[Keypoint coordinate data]
- Opening Delimiter -

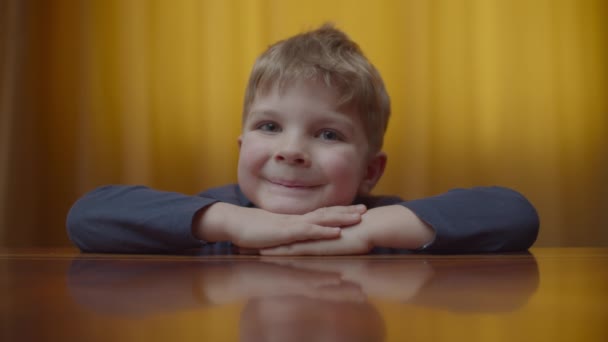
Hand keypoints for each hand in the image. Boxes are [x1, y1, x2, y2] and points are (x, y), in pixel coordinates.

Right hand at [193, 202, 366, 248]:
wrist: (234, 223)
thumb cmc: (251, 229)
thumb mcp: (273, 232)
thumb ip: (285, 233)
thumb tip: (294, 236)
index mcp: (295, 219)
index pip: (321, 213)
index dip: (338, 211)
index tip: (353, 210)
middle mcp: (297, 219)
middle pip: (326, 213)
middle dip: (347, 211)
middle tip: (365, 209)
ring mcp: (293, 224)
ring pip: (322, 219)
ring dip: (341, 218)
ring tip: (359, 217)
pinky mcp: (287, 232)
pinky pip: (309, 231)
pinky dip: (324, 230)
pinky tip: (337, 231)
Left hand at [260, 205, 434, 254]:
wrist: (372, 226)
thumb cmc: (361, 232)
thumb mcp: (343, 235)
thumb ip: (335, 237)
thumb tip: (332, 241)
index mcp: (316, 230)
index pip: (293, 233)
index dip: (277, 235)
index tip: (262, 238)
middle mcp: (311, 232)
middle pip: (284, 235)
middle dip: (267, 239)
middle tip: (248, 242)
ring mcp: (313, 238)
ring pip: (286, 243)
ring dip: (269, 247)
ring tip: (251, 250)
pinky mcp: (318, 245)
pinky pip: (295, 249)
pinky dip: (280, 252)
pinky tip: (268, 255)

- Closing Delimiter -

Scan the records above for the lines holding "middle pip: (326, 213)" and "index dip: (277, 235)". Transcribe those two and every line between them word for word, and no others.

- WRITTEN RESPONSE
middle pip: (326, 213)
middle dip: (347, 211)
middle tip: (365, 209)
ring mcp: (293, 224)
ring pip: (322, 219)
ring dip: (341, 218)
ring tip: (359, 217)
pinky mcp: (287, 232)
pinky pip: (309, 231)
pinky dip: (324, 230)
pinky tip: (337, 231)
Left hand at [260, 205, 434, 254]:
wrist: (372, 226)
thumb cmc: (361, 232)
thumb mcp: (343, 235)
thumb ip: (335, 237)
thumb tip: (332, 241)
index mcp: (316, 230)
index pip: (293, 233)
index dip: (277, 235)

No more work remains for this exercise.